Bénabar : Le kangourou chantant
En dix ans, Bénabar est devenu un phénomène en France, le chanteur populaire par excellence, avec ses chansons drôles et tendres. Rencontre avec le phénomène dans sa loge parisienne.
En plein Paris, à la mythique salle des Folies Bergère, un kangourou bondit, tourne sur lui-même, sue et frémit. Puis rebondit encore. Applaudissements hystériques. Déferlante de joie, de rires. Bénabar a la cote, il le sait, et s’en réjouit. Pendant deux heures, il peut remiser sa timidité et sa nervosité (bien palpables en entrevue), pour devenir une bête de scène irrésistible, un kangourou qui saute partout, s’approprie les planches comme peu savent le faire.

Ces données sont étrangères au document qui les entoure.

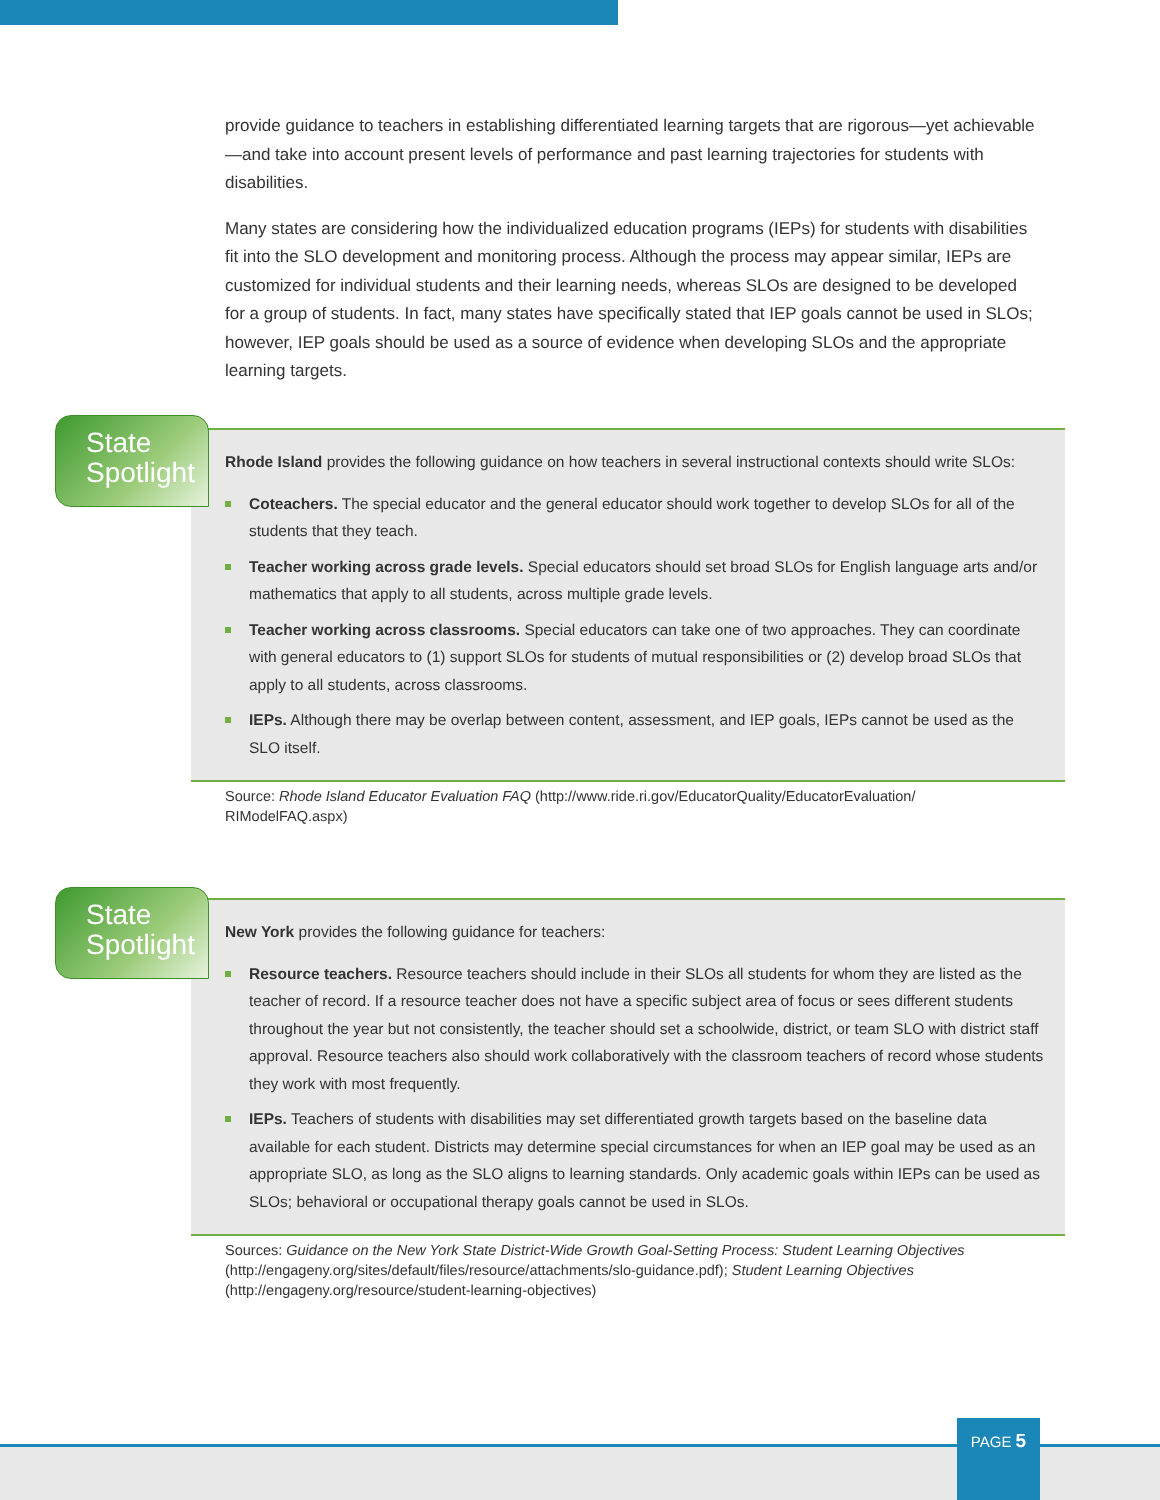provide guidance to teachers in establishing differentiated learning targets that are rigorous—yet achievable—and take into account present levels of performance and past learning trajectories for students with disabilities.
Many states are considering how the individualized education programs (IEPs) for students with disabilities fit into the SLO development and monitoring process. Although the process may appear similar, IEPs are customized for individual students and their learning needs, whereas SLOs are designed to be developed for a group of students. In fact, many states have specifically stated that IEP goals cannot be used in SLOs; however, IEP goals should be used as a source of evidence when developing SLOs and the appropriate learning targets.
Rhode Island provides the following guidance on how teachers in several instructional contexts should write SLOs:
Coteachers. The special educator and the general educator should work together to develop SLOs for all of the students that they teach.
Teacher working across grade levels. Special educators should set broad SLOs for English language arts and/or mathematics that apply to all students, across multiple grade levels.
Teacher working across classrooms. Special educators can take one of two approaches. They can coordinate with general educators to (1) support SLOs for students of mutual responsibilities or (2) develop broad SLOs that apply to all students, across classrooms.
IEPs. Although there may be overlap between content, assessment, and IEP goals, IEPs cannot be used as the SLO itself.
State
Spotlight
Source: Rhode Island Educator Evaluation FAQ (http://www.ride.ri.gov/EducatorQuality/EducatorEvaluation/ RIModelFAQ.aspx)
New York provides the following guidance for teachers:
Resource teachers. Resource teachers should include in their SLOs all students for whom they are listed as the teacher of record. If a resource teacher does not have a specific subject area of focus or sees different students throughout the year but not consistently, the teacher should set a schoolwide, district, or team SLO with district staff approval. Resource teachers also should work collaboratively with the classroom teachers of record whose students they work with most frequently.
IEPs. Teachers of students with disabilities may set differentiated growth targets based on the baseline data available for each student. Districts may determine special circumstances for when an IEP goal may be used as an appropriate SLO, as long as the SLO aligns to learning standards. Only academic goals within IEPs can be used as SLOs; behavioral or occupational therapy goals cannot be used in SLOs.
State
Spotlight
Sources: Guidance on the New York State District-Wide Growth Goal-Setting Process: Student Learning Objectives (http://engageny.org/sites/default/files/resource/attachments/slo-guidance.pdf); Student Learning Objectives (http://engageny.org/resource/student-learning-objectives)
PAGE 5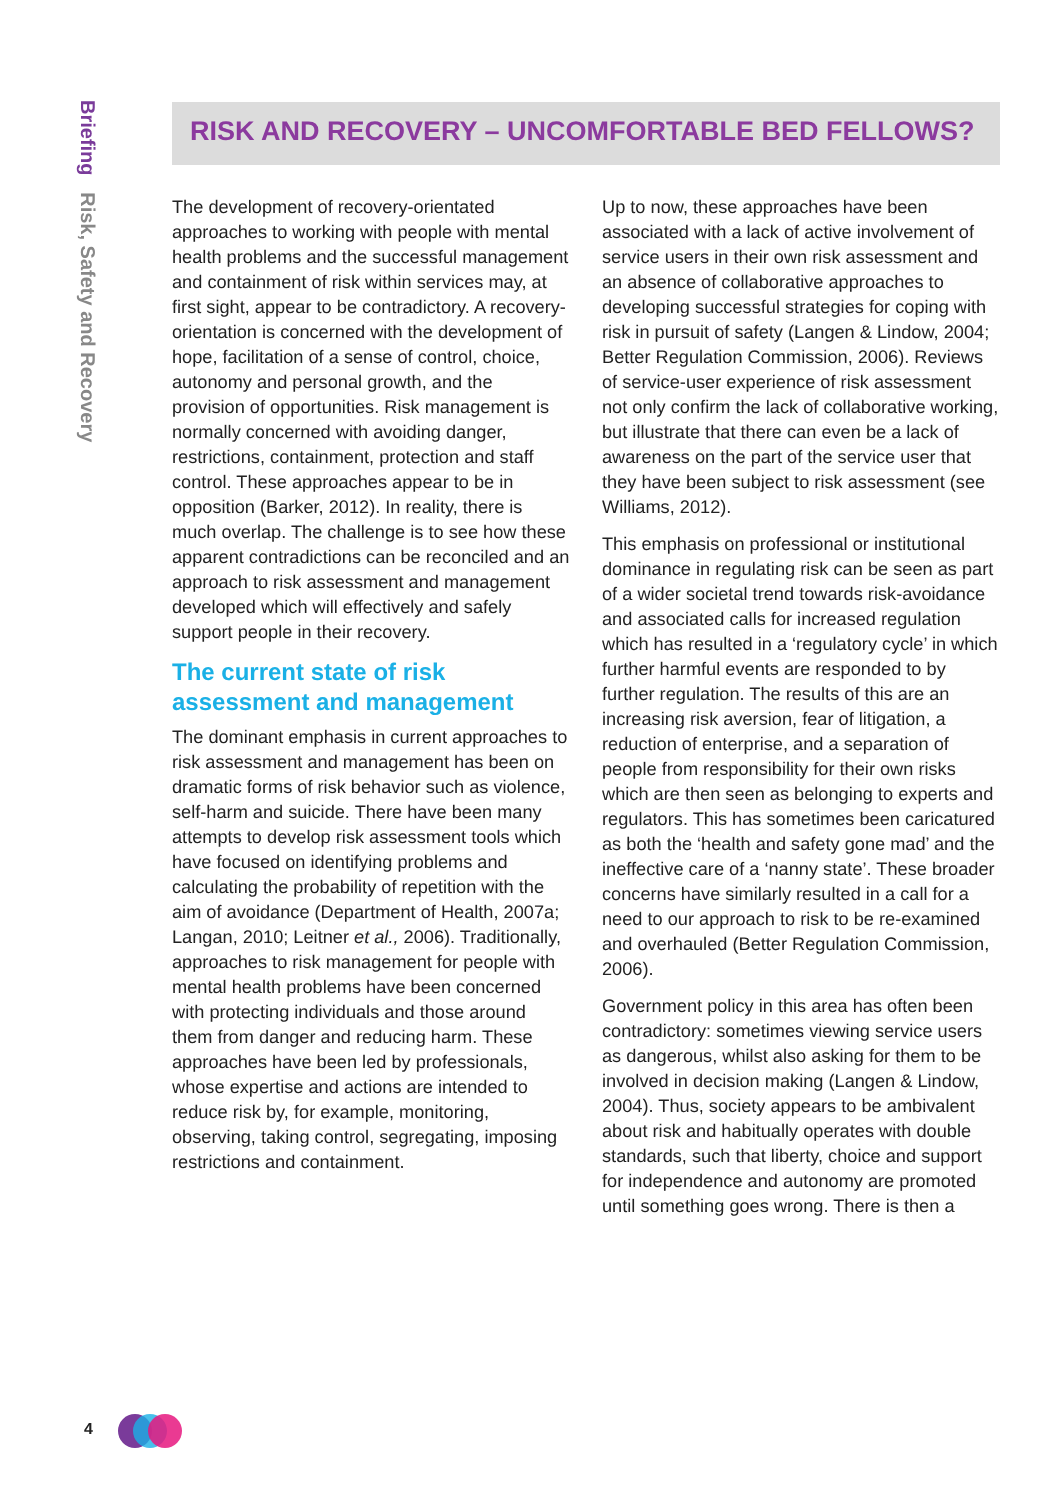Briefing Risk, Safety and Recovery
RISK AND RECOVERY – UNCOMFORTABLE BED FELLOWS?
The development of recovery-orientated approaches to working with people with mental health problems and the successful management and containment of risk within services may, at first sight, appear to be contradictory. A recovery-orientation is concerned with the development of hope, facilitation of a sense of control, choice, autonomy and personal growth, and the provision of opportunities. Risk management is normally concerned with avoiding danger, restrictions, containment, protection and staff control. These approaches appear to be in opposition (Barker, 2012). In reality, there is much overlap. The challenge is to see how these apparent contradictions can be reconciled and an approach to risk assessment and management developed which will effectively and safely support people in their recovery.
The current state of risk assessment and management
The dominant emphasis in current approaches to risk assessment and management has been on dramatic forms of risk behavior such as violence, self-harm and suicide. There have been many attempts to develop risk assessment tools which have focused on identifying problems and calculating the probability of repetition with the aim of avoidance (Department of Health, 2007a; Langan, 2010; Leitner et al., 2006). Traditionally, approaches to risk management for people with mental health problems have been concerned with protecting individuals and those around them from danger and reducing harm. These approaches have been led by professionals, whose expertise and actions are intended to reduce risk by, for example, monitoring, observing, taking control, segregating, imposing restrictions and containment.
Up to now, these approaches have been associated with a lack of active involvement of service users in their own risk assessment and an absence of collaborative approaches to developing successful strategies for coping with risk in pursuit of safety (Langen & Lindow, 2004; Better Regulation Commission, 2006). Reviews of service-user experience of risk assessment not only confirm the lack of collaborative working, but illustrate that there can even be a lack of awareness on the part of the service user that they have been subject to risk assessment (see Williams, 2012).
This emphasis on professional or institutional dominance in regulating risk can be seen as part of a wider societal trend towards risk-avoidance and associated calls for increased regulation which has resulted in a ‘regulatory cycle’ in which further harmful events are responded to by further regulation. The results of this are an increasing risk aversion, fear of litigation, a reduction of enterprise, and a separation of people from responsibility for their own risks which are then seen as belonging to experts and regulators. This has sometimes been caricatured as both the ‘health and safety gone mad’ and the ineffective care of a ‘nanny state’. These broader concerns have similarly resulted in a call for a need to our approach to risk to be re-examined and overhauled (Better Regulation Commission, 2006).
Government policy in this area has often been contradictory: sometimes viewing service users as dangerous, whilst also asking for them to be involved in decision making (Langen & Lindow, 2004). Thus, society appears to be ambivalent about risk and habitually operates with double standards, such that liberty, choice and support for independence and autonomy are promoted until something goes wrong. There is then a
4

Il rejoint un vaste auditoire: élégants trentenaires comme lui, jeunes intellos dans la vingtaine, parents, grands-parents et… enfants. Il fallait les voir, ce soir-là, les mômes enthousiastes, emmenés par leurs parents. Bénabar, une sortie familiale? De père en fils, ça tape dans les mains à toutes occasions, ça chante avec le chanteur. Et ça bondit. Décidément. Un public kangourou.
Même si la chaleur est intenable au balcon, qu’on ne voit pratiquement rien, que la musique bouffe les paroles (essentielles, chez Bénabar), on tombe sous le charme du chanteur, ironique observateur de nos travers intimes: "Je ne me complais pas dans le populaire, je n’ai pas non plus la haine des intellectuels. Je me méfie seulement des faux intellectuels snobs. Contrairement à plein de gens, je trouve que le côté grand public, pour un chanteur, est très noble. Ce qui ne m’empêche pas d’aimer à la fois Michel Delpech et Alain Bashung ou Tom Waits", nous confie Bénabar dans sa petite loge des Folies, une heure avant son concert.
À l’heure du vin et des clopes, consommés avec angoisse, ça se lit dans son teint, blafard: "Le succès permet des conditions de tournée et de vie plus confortables, mais la pression, le stress augmentent aussi. Par nature, je me mets déjà de la pression tout seul, alors tu vois… J’ai toujours été hyper-nerveux et anxieux, mais j’essaie de résister pour ne pas sombrer là-dedans."
Mais au-delà des aléas, des malaises du chanteur populaire, il y a chez Bénabar une jubilation permanente: celle que procurent ses chansons. Une poignée d’albums en dix ans, une écriture précise, raffinée, des observations hilarantes. Un regard posé sur les choses, des histoires racontées de biais, par l’anecdote. Ainsi, sur le dernier opus, Reprise des négociations, qui vient tout juste de paraître chez nous, l’amateur de chanson française a souvent de quoi se régaler. Le Méchant de James Bond est un superbe exemple du style Bénabar, fait de détours, de références à la culture populaire, de dérision et de tendresse: "Il voudrait être un méchant de James Bond / Pour menacer la planète / Et soumettre le monde / Armé jusqu’aux dents dans un repaire qu’il imagine / À l’intérieur d’un volcan ou dans une base sous-marine / Il aurait un rire sardonique qui inspire la terreur / Pas trop sardonique quand même / Parce qu’il sait pas ce que ça veut dire". La chanson va bon train, on rigole, puis soudain: "Peut-être même que sa femme annulerait le divorce, et aucun juge n’aurait l’audace de le priver de ses gosses". De la fantaisie au constat d’une injustice sociale, voilà Bénabar dans toute sa splendeur.
Une utilisation du langage quotidien qui est chère au chanteur populaire: "Ce qui est important, c’est qu’on suive la chanson et qu’on comprenne ce que je raconte. Je ne vais pas essayer de montrer que je suis un intello et que je connais des mots compliqués." Grand lecteur? "J’ai du mal à lire des romans. J’ai un peu le défaut des trentenaires urbains qui lisent beaucoup les journaux, qui regardent trois fois par jour les infos à la télé." Mais ses chansons racontent admirablement la société dans laquelle nous vivons, avec juste ce qu’il faut de romances et d’histoires romancées pour faire de lui un chroniqueur de nos sentiments, toutes générations confondues. Populaire, quoi.